Variance Estimation in Respondent-Driven Sampling: Implications for Research Design
*Douglas D. Heckathorn, Cornell University
Keywords: hidden populations, sampling hard-to-reach populations, research design
Respondent-Driven Sampling (RDS) has become the method of choice in studies of hidden and hard-to-reach populations yet important questions regarding the method remain unresolved (Heckathorn 1997, 2002, Salganik and Heckathorn 2004, and Heckathorn 2007). RDS is a form of network sampling, in which a convenience sample of initial subjects serve as “seeds” who recruit several peers, these respondents in turn recruit further peers. The sample expands in this manner, wave by wave, until the desired sample size has been reached. The popularity of RDS derives in part from a proof (Salganik and Heckathorn 2004) showing that when the assumptions of the method are satisfied, population estimates are asymptotically unbiased. This means that bias is only on the order of 1/[sample size], so bias is trivial in samples of significant size.
A problem inherent in the method is that design effects become large when networks contain choke points. That is, when groups are Balkanized into subgroups with extreme homophily. Specifically, as homophily increases, design effects increase exponentially, so high homophily systems can have design effects so large that use of the sampling method is impractical.

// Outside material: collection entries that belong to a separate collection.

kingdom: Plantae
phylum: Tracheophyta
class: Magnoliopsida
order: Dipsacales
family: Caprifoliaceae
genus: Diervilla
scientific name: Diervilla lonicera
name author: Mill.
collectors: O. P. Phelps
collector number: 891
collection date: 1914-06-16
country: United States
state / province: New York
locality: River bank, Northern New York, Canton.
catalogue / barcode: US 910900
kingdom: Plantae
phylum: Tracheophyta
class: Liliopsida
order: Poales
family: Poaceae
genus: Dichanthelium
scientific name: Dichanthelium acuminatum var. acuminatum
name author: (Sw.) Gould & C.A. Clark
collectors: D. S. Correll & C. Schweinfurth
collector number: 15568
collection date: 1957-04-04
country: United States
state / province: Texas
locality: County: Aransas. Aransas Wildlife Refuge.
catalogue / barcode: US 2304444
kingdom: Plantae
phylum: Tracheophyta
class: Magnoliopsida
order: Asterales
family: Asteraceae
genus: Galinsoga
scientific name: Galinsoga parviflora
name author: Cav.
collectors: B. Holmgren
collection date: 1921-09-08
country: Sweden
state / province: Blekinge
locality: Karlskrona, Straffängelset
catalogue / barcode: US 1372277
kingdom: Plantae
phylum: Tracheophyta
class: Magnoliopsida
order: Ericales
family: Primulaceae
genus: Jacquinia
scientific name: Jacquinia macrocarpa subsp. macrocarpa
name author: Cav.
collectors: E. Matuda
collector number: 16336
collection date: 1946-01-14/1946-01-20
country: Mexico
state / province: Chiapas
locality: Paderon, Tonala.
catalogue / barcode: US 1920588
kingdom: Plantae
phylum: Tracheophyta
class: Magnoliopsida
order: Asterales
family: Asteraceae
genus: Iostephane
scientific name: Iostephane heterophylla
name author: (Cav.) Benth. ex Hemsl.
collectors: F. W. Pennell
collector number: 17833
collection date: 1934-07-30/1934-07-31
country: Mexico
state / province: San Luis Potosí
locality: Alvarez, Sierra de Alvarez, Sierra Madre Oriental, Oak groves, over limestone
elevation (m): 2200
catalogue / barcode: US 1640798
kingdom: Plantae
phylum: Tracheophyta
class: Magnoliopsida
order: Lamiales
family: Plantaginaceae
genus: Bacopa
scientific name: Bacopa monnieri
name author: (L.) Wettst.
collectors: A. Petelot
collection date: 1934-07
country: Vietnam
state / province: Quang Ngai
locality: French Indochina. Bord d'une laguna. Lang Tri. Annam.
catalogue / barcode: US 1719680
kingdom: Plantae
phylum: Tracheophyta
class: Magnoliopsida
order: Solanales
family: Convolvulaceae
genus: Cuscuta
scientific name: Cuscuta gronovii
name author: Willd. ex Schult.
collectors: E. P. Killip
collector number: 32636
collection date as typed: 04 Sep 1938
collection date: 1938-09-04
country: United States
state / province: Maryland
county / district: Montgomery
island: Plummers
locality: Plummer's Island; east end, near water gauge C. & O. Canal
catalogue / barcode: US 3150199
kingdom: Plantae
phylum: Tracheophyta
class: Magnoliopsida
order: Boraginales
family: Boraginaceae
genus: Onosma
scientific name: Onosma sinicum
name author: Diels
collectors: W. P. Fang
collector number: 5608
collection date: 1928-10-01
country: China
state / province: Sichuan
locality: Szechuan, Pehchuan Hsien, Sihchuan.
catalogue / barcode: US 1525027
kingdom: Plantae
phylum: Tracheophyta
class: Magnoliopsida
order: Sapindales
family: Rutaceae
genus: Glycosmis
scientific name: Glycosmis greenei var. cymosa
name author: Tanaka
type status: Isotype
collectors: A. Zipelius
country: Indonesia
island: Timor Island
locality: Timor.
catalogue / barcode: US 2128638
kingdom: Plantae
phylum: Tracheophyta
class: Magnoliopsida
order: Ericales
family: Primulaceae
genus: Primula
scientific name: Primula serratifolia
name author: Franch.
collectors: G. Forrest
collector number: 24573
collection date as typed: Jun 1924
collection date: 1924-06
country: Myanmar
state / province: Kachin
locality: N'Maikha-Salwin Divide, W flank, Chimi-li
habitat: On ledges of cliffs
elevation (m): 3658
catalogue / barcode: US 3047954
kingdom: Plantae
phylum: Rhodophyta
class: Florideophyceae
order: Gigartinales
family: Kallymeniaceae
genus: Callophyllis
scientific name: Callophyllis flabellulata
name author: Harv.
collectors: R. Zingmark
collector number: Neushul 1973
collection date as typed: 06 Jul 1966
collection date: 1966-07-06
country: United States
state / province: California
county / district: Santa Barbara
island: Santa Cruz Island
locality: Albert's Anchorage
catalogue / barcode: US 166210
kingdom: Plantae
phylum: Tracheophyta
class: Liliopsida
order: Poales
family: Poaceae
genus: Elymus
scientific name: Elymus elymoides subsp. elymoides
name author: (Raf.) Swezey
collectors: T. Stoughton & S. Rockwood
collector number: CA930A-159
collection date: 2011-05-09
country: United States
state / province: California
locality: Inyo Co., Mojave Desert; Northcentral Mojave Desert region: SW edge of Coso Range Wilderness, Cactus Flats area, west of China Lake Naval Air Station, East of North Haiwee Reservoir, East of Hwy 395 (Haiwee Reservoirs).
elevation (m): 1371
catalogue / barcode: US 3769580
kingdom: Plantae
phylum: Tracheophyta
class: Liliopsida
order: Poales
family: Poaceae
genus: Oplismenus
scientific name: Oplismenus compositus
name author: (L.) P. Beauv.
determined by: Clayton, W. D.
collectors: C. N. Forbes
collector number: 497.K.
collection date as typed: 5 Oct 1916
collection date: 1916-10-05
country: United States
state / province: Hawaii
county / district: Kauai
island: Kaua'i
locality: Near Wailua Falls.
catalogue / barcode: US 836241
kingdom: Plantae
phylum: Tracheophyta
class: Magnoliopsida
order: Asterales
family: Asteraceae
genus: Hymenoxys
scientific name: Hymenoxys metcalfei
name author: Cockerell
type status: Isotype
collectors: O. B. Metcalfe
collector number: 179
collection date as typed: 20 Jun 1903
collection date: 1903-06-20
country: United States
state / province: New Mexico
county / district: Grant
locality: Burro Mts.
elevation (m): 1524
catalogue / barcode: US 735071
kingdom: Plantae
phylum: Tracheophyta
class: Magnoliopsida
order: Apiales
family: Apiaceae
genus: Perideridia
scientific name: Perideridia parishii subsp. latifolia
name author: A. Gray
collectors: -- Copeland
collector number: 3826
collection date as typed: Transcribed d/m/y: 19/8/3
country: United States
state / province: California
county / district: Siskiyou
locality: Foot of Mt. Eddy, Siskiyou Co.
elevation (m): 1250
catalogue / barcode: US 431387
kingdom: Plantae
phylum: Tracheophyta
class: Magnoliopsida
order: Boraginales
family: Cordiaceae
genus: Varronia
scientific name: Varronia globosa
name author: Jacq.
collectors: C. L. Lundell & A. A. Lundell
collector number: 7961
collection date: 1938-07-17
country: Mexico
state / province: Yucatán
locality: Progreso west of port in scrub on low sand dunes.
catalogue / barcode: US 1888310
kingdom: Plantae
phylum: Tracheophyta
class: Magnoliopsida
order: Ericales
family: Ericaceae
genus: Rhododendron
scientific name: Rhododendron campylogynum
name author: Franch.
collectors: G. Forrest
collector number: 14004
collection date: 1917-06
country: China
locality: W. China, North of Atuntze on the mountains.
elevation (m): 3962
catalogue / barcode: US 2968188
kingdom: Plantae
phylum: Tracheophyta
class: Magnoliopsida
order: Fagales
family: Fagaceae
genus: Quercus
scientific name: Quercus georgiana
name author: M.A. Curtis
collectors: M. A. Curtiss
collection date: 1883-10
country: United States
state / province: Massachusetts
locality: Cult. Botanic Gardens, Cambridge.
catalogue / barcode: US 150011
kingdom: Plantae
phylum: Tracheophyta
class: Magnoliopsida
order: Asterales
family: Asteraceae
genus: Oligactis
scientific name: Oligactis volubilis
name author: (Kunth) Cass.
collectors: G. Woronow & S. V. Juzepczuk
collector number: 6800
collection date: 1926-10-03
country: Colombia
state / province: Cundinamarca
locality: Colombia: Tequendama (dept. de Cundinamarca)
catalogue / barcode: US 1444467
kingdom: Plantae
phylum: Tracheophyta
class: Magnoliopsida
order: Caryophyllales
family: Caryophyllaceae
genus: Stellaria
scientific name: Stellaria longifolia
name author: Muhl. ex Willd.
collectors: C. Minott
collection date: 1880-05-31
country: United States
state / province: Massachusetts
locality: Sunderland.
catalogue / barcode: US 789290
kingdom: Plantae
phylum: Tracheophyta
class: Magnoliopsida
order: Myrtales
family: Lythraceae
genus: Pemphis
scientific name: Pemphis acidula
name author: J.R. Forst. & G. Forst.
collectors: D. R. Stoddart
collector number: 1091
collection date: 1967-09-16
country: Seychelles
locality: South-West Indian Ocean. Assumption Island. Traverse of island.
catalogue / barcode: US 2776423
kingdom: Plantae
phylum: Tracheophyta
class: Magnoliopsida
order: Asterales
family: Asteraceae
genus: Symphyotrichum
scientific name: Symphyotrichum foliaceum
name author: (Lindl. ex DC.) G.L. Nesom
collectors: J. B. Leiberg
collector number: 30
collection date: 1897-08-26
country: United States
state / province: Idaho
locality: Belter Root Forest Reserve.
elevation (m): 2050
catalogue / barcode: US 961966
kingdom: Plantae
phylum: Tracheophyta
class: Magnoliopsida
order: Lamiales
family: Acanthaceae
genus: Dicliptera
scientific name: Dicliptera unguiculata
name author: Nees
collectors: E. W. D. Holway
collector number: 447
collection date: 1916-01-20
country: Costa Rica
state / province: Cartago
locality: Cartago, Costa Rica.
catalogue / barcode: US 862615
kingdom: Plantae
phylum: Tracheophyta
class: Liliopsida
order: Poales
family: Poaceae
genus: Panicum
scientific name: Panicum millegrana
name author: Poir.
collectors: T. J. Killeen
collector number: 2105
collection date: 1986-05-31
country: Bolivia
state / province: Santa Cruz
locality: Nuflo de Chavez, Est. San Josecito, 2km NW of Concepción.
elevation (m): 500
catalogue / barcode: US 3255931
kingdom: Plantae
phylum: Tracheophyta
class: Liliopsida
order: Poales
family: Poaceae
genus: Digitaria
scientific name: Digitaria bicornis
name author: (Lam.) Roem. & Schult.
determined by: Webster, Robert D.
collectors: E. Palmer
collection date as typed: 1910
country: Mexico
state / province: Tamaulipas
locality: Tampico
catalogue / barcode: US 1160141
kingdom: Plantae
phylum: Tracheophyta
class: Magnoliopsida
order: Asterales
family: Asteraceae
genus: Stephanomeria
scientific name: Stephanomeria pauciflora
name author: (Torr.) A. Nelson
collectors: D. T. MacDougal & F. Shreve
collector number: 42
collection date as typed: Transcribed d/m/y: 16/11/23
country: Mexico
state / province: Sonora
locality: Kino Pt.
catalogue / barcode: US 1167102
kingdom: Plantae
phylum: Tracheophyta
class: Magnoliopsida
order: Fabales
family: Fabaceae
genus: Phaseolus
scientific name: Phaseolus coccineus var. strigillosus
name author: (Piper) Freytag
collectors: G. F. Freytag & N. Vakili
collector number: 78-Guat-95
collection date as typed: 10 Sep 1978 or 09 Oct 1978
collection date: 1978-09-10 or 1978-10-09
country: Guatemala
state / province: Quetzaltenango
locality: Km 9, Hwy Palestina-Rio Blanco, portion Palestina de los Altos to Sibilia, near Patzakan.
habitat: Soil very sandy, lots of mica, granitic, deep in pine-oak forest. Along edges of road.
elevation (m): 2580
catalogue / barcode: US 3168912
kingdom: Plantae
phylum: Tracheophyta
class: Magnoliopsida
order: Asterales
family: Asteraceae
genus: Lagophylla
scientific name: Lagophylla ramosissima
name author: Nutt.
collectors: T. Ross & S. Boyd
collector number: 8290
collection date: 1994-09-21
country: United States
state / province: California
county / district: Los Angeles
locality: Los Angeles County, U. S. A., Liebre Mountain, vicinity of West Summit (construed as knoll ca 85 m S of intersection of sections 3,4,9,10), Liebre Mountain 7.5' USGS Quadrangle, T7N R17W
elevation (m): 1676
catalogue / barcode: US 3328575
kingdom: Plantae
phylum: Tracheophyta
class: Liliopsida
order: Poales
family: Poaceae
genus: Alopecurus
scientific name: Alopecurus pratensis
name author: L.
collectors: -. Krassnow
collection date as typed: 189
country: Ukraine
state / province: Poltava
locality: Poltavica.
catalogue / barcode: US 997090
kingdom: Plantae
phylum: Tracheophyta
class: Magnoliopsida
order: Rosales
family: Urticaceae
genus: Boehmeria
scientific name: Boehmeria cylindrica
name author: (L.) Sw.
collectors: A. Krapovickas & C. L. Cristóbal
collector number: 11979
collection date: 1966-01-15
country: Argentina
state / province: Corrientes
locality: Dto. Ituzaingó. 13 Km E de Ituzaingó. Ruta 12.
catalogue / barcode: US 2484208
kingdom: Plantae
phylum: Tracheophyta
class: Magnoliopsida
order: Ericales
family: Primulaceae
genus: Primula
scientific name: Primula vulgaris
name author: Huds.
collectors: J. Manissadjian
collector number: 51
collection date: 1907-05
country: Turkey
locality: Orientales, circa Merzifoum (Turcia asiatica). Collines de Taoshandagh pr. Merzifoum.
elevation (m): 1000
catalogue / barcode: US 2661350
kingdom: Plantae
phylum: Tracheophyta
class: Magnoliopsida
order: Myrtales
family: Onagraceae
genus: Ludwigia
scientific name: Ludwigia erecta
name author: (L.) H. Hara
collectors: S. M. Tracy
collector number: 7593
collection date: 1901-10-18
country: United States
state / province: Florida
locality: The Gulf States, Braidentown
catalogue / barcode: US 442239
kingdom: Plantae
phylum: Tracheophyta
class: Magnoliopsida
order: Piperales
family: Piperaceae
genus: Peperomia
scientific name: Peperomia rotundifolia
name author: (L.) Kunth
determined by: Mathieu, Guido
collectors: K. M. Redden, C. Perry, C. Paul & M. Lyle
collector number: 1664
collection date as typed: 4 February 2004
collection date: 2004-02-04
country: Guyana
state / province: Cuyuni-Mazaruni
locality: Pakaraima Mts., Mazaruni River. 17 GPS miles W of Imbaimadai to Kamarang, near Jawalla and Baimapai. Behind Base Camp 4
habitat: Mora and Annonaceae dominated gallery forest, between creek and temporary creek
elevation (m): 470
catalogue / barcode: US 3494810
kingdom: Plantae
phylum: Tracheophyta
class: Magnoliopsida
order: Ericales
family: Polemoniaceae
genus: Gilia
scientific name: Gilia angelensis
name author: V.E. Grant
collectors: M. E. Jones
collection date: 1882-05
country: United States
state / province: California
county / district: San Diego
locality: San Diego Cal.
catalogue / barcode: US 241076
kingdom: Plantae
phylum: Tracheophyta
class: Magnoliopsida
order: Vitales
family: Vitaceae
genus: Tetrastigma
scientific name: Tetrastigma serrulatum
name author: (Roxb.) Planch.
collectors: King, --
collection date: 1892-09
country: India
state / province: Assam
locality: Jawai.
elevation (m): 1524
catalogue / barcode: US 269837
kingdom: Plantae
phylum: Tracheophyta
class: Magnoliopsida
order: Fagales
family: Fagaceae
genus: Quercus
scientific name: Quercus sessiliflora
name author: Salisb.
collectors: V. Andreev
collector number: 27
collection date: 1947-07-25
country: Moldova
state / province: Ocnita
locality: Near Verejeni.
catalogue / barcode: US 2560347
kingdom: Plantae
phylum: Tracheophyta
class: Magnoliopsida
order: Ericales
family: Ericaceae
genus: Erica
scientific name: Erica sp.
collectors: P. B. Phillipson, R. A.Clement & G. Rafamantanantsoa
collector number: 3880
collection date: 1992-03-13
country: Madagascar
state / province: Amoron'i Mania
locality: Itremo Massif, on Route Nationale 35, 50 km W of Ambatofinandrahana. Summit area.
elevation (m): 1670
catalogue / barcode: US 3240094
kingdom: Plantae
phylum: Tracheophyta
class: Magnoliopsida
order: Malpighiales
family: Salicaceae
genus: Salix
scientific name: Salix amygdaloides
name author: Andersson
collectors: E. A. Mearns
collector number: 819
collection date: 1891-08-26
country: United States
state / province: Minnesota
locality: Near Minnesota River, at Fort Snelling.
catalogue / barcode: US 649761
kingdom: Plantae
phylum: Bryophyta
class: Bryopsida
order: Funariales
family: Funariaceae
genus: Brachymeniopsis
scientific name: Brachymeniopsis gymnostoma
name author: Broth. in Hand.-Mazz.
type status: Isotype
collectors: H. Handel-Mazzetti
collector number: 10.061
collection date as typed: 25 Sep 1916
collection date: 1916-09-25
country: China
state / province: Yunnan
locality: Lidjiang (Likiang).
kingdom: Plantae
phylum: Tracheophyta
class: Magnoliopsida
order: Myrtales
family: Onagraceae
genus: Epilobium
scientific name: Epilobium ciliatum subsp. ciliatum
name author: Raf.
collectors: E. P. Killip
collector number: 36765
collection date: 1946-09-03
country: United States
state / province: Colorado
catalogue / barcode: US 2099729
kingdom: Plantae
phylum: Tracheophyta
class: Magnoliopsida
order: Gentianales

Controversies regarding RDS research designs have resulted from analysts focusing on systems with differing design effects. The issues include whether data from the seeds or early waves should be discarded, as when a “burn in” procedure is used in Markov analysis; and whether each recruitment chain (i.e., each set of subjects who share the same seed) should be treated as distinct data sets. This paper presents an analysis showing how the optimal research design varies as a function of the sample’s design effect. The paper also shows how high-design effect samples can be converted into low design effect samples by partitioning the sample at the network choke points.